STATED PROBLEM 1:
Echo the ice fishing bait thread below from "Big bait = Big" to "to try them.".

# A poll of your favorite ice fishing bait



## tye dye twins (Mar 8, 2011)

Feel free to say anything about it like tactics, places where used, etc.


----------



## neverdrawn (Jan 3, 2009)

Mealworm tipped on a jig. (Generally green or red.) If at fish lake I like to use a spoon and tip it with perch and do a lot of jigging and depth changing.


----------



## Clarq (Jul 21, 2011)

Night crawlers always work well on community pond trout.


----------



## Ton_Def (Dec 23, 2008)

I like trout, so it's simple. Red sided shiners.
Big bait = Big fish


----------



## LOAH (Sep 29, 2007)

I have to go with meal worms. I like the super mealies from the pet store the best, but they can be a little too big for tipping tiny ice flies and such. With mealies, pretty much anything will bite it and it keeps ice fishing as entertaining as can be.

I really had a hard time not picking shiners though. Most of the time on shiners, you know you've got a decent fish on.

I've got a few experimental baits that I've got more work to try too. Just need to round them up and remember to try them.

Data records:
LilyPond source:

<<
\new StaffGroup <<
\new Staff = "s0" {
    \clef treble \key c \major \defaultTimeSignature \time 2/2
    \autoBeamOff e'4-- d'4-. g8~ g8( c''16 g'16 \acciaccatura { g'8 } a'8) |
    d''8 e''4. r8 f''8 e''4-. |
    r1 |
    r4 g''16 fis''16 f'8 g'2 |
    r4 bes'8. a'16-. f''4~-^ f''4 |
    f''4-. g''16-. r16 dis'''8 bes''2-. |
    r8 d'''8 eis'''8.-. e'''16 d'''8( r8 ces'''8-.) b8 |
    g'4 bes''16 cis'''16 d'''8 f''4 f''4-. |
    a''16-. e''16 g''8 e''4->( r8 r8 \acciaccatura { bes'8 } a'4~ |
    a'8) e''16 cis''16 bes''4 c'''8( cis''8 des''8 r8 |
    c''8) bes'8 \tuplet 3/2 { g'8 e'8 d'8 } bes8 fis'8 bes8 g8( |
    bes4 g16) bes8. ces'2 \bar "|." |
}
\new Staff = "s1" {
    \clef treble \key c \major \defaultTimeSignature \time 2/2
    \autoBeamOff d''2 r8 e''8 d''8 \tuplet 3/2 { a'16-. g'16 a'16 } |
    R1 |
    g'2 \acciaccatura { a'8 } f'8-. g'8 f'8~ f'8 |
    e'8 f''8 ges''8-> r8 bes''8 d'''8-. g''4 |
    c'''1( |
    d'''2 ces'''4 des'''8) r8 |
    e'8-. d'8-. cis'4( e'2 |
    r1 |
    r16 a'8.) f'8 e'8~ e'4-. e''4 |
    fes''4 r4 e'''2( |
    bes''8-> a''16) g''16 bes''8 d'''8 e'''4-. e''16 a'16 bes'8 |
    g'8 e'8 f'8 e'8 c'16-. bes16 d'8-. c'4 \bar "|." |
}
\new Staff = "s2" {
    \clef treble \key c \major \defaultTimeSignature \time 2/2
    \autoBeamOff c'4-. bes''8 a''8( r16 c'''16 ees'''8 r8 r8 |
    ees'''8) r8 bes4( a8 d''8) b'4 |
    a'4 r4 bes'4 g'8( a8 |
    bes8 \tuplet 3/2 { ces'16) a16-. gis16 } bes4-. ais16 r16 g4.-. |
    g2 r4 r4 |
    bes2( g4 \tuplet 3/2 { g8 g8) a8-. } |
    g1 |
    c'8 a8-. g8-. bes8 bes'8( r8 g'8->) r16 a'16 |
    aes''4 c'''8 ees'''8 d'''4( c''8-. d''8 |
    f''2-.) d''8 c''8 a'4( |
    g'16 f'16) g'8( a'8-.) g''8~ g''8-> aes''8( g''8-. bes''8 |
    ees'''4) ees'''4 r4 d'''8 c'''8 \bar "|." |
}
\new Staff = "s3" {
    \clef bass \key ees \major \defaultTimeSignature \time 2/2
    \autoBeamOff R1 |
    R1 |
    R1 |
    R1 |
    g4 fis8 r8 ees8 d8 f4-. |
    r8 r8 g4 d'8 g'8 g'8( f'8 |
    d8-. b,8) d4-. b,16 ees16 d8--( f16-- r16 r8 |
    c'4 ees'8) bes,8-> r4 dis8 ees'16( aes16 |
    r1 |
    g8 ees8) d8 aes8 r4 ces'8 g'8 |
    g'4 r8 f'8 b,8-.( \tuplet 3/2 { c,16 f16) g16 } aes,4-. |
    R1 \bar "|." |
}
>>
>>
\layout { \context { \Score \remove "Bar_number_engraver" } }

STATED PROBLEM 2:
Report each line of the rows above that includes the string "autoBeamOff".

FINAL RESULT 1:
Big bait = Big fish


----------



## LOAH (Sep 29, 2007)

I have to go with meal worms. I like the super mealies from the pet store the best, but they can be a little too big for tipping tiny ice flies and such. With mealies, pretty much anything will bite it and it keeps ice fishing as entertaining as can be.

I really had a hard time not picking shiners though. Most of the time on shiners, you know you've got a decent fish on.

I've got a few experimental baits that I've got more work to try too. Just need to round them up and remember to try them.

FINAL RESULT 2:
    \autoBeamOff e'4-- d'4-. g8~ g8( c''16 g'16 \acciaccatura { g'8 } a'8) |
    \autoBeamOff d''2 r8 e''8 d''8 \tuplet 3/2 { a'16-. g'16 a'16 } |
    \autoBeamOff c'4-. bes''8 a''8( r16 c'''16 ees'''8 r8 r8 |
    \autoBeamOff R1 |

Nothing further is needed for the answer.